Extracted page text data
╔══
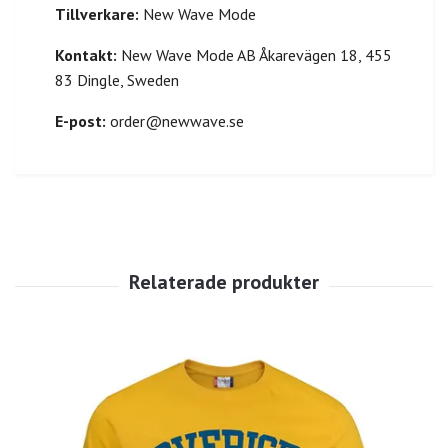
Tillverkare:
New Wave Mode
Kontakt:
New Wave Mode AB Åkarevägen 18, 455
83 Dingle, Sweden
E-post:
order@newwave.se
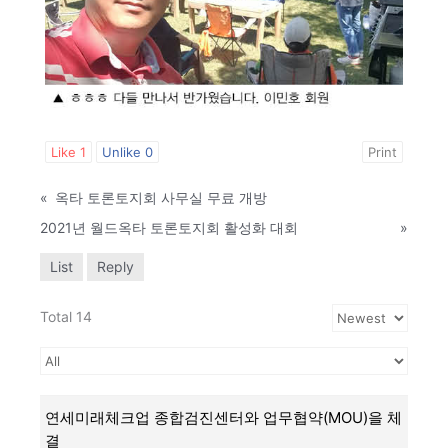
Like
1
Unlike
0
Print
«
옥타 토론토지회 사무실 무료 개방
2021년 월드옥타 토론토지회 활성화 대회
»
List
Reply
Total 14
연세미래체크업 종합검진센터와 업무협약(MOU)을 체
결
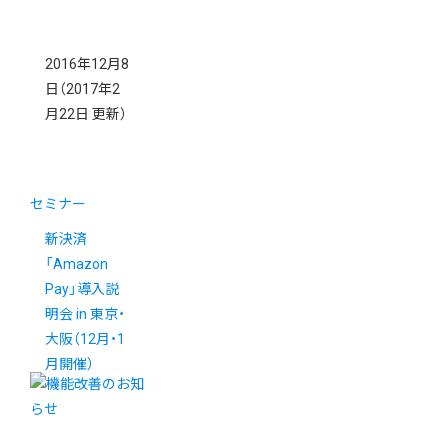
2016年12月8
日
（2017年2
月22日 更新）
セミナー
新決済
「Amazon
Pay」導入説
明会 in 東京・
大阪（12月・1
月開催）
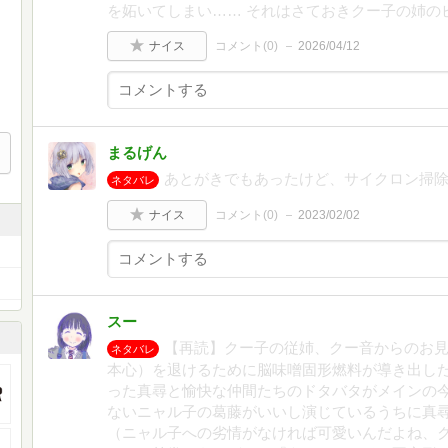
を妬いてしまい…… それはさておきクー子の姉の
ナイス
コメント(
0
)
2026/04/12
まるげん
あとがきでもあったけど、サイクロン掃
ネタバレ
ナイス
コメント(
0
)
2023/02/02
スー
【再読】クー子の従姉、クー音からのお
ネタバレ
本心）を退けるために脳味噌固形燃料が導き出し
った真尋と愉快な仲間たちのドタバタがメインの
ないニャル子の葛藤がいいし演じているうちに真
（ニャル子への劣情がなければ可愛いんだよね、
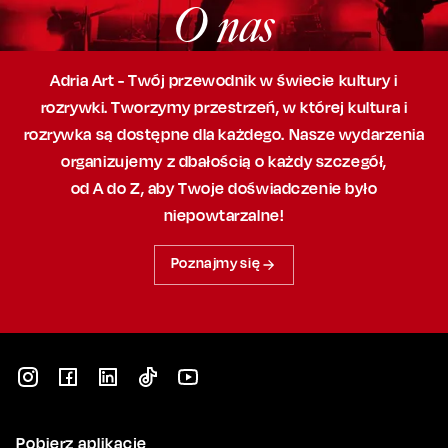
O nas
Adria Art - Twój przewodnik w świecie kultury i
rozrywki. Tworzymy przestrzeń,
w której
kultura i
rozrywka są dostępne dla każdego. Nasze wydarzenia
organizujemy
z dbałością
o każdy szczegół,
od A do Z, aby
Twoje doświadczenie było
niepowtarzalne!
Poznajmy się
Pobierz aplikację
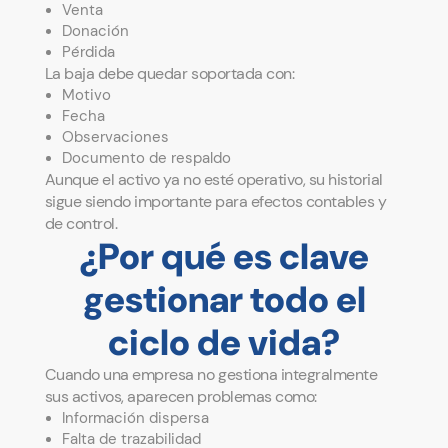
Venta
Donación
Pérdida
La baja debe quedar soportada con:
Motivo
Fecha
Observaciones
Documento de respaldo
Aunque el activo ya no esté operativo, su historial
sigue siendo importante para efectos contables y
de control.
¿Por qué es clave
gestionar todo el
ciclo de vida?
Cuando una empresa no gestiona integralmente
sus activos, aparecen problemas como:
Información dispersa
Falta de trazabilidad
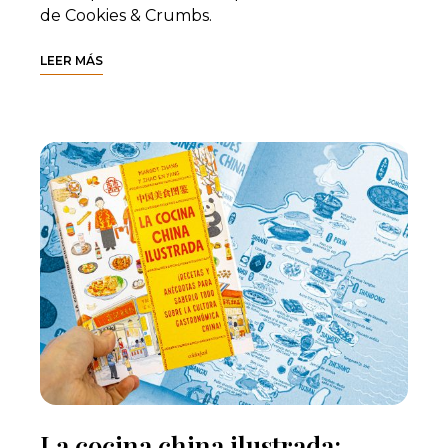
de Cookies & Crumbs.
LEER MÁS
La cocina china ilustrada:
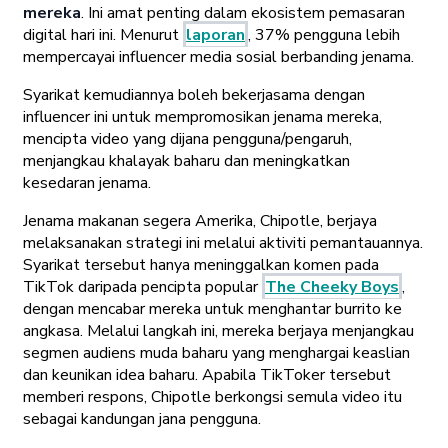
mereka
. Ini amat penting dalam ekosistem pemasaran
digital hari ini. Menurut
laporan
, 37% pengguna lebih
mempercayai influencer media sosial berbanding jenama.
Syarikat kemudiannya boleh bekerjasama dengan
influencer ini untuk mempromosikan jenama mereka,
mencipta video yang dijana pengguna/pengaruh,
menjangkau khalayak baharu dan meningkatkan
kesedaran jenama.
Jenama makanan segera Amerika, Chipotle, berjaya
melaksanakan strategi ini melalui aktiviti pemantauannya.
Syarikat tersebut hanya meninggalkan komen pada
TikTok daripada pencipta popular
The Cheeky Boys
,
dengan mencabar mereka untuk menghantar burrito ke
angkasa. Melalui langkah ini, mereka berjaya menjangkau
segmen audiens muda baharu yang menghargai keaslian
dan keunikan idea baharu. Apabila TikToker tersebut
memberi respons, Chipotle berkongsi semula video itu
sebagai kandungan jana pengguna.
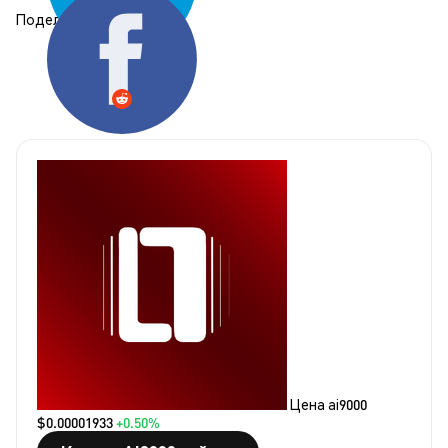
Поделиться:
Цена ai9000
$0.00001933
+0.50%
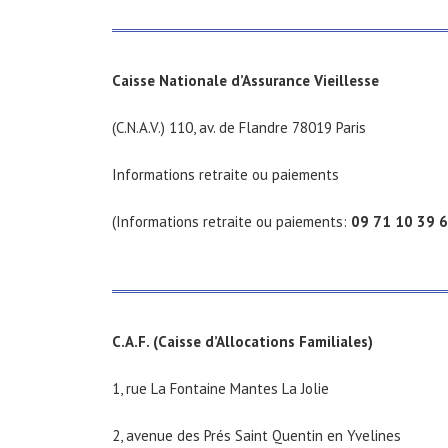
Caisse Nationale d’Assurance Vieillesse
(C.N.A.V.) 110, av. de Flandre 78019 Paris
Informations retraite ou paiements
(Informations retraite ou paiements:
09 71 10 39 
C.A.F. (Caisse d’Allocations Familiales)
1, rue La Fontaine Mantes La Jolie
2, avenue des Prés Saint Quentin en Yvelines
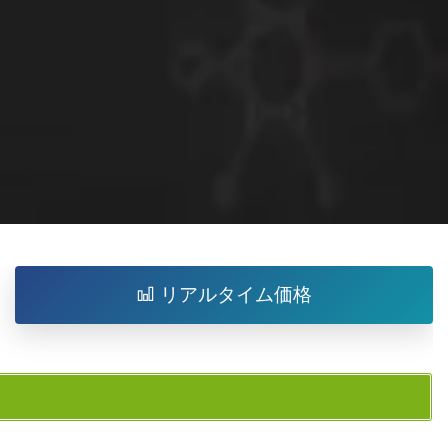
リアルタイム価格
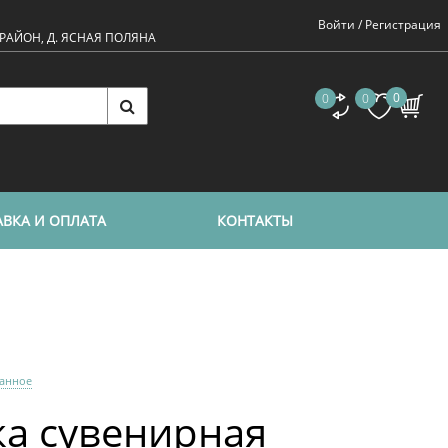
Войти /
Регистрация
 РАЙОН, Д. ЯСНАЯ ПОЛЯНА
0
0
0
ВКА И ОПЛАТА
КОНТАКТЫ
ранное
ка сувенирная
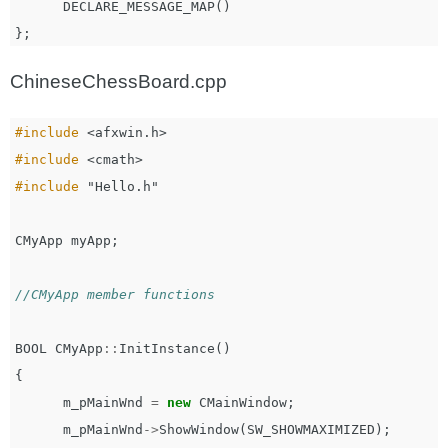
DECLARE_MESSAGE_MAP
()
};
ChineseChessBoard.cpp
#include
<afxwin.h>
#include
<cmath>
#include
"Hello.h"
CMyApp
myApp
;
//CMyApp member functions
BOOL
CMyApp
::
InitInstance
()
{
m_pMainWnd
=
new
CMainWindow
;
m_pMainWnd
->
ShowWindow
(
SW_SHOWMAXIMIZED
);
╚══
Work instructions
Pull out all lines from the entries above in which the word "Syarikat" appears.

Task answer
Syarikat kemudiannya boleh bekerjasama dengan
Syarikat tersebut hanya meninggalkan komen pada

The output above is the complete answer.